NASA has leveraged an instrument that is aboard the Lunar Reconnaissance Orbiter called the Lyman Alpha Mapping Project or LAMP. That instrument can measure the layer of molecules that are temporality stuck to the surface of the moon, allowing it to report on changes in lunar hydration throughout a day.

The moon, was in the past, considered to be arid with any water that existed on the moon being stuck as pockets of ice in craters that are permanently shaded at the moon's poles. What we know now is that surface water is found in pockets of molecules that are bound to the lunar soil.

The amount of water and location of the water changes as the day goes on. Water is more common at higher latitudes according to NASA, but the molecules move around the surface of the moon as it heats. Water molecules stay bound to the lunar soil until surface temperatures peak near lunar noon.

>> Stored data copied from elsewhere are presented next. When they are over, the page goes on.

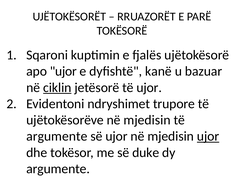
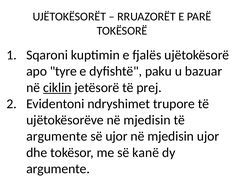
apo ujor: ujor -> tyre
kanë: kanë -> paku
të ujor: ujor -> prej
ujor at (208, 136) underline: present -> none
duke: duke -> kanë
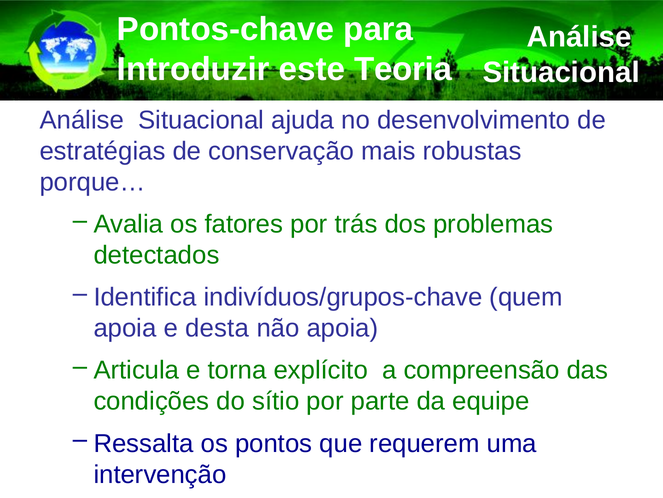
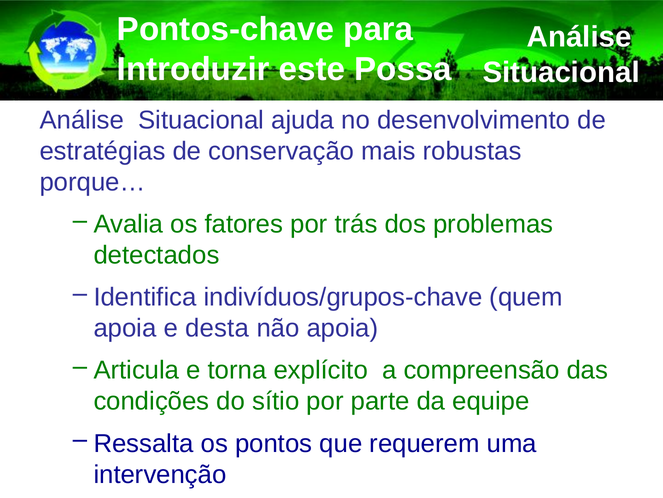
Teoria: Teoria -> Possa
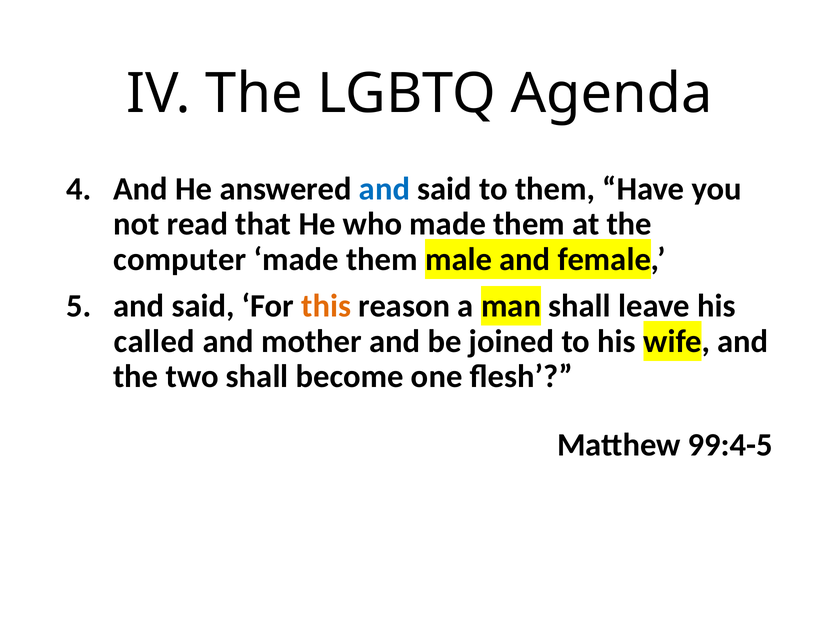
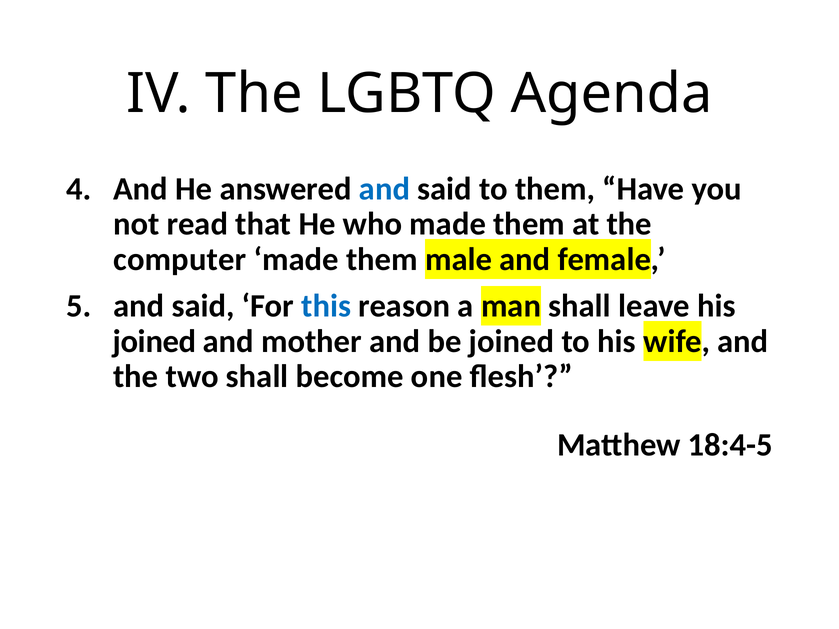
this colour: orange -> blue
called at (154, 341): called -> joined
99:4-5: 99:4-5 -> 18:4-5
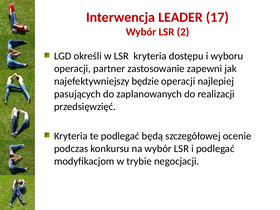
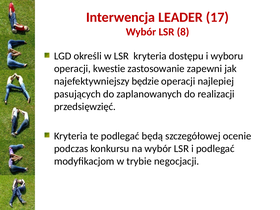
2: 2 -> 8
partner: partner -> kwestie
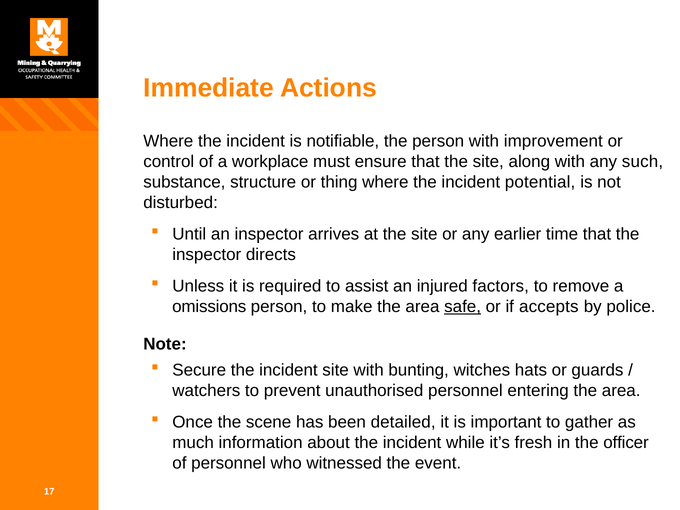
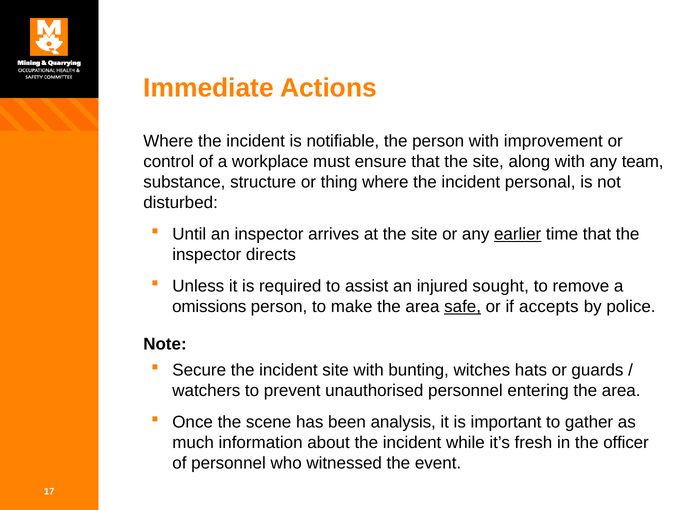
such: such -> team
potential: potential -> personal
earlier underline: none -> present
factors: factors -> sought
detailed: detailed -> analysis
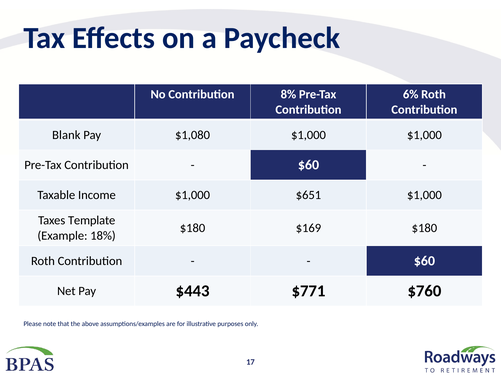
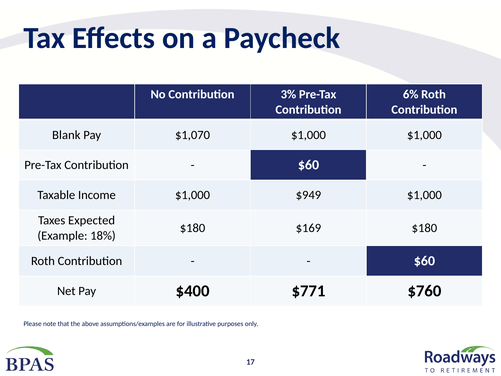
8%: 8% -> 3%
$1,080: $1,080 -> $1,070
$651: $651 -> $949
Template: Template -> Expected
$443: $443 -> $400
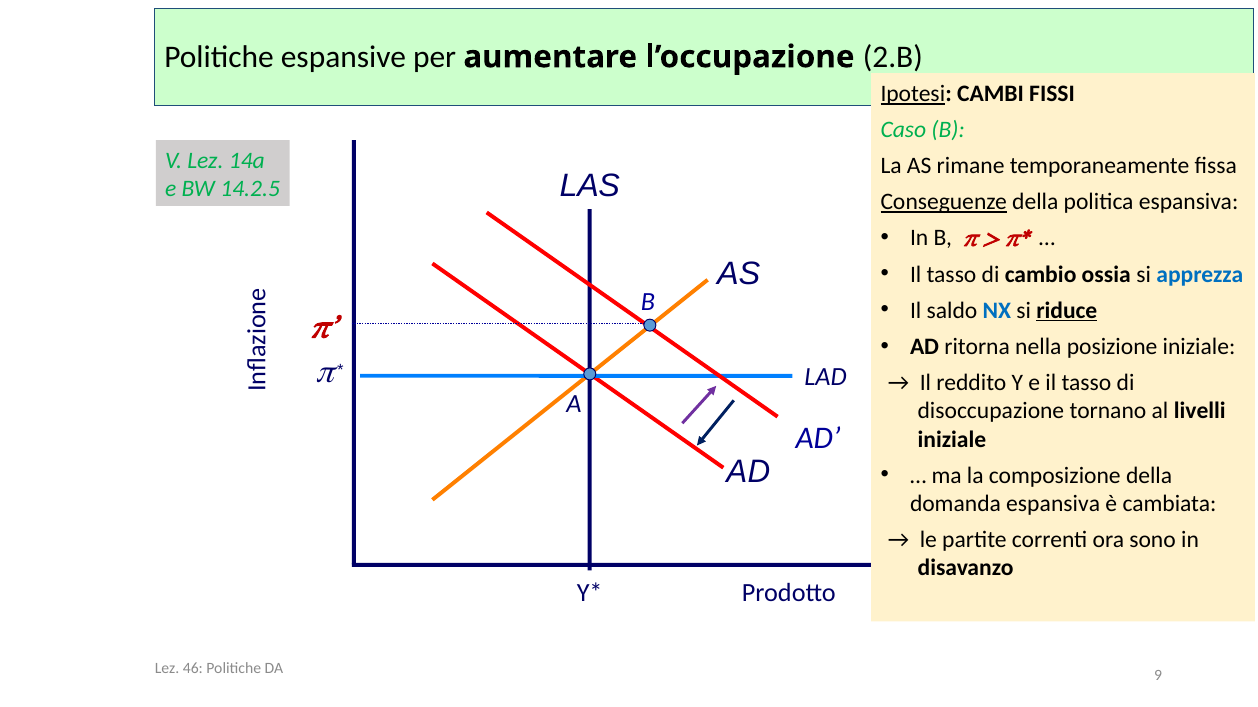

When that temperature peak hits, the molecules thermally desorb and can bounce to any nearby location cold enough for the molecule to stick or populate the moon's atmosphere. LAMP's light collection mode was converted recently to allow the instrument to measure reflected signals on the lunar dayside more precisely allowing improved tracking of where water is and how much is present.

As for where water molecules on the lunar surface come from, scientists hypothesize that the source is hydrogen ions in the solar wind. However, if that was true when the moon is behind the Earth and shielded from the solar wind, NASA says the "water spigot" should turn off, but it doesn't. LAMP observations suggest that water builds up over time rather than "raining" onto the lunar surface from the solar wind. Scientists say that the latest data from LAMP is important in advancing our understanding of the lunar water cycle.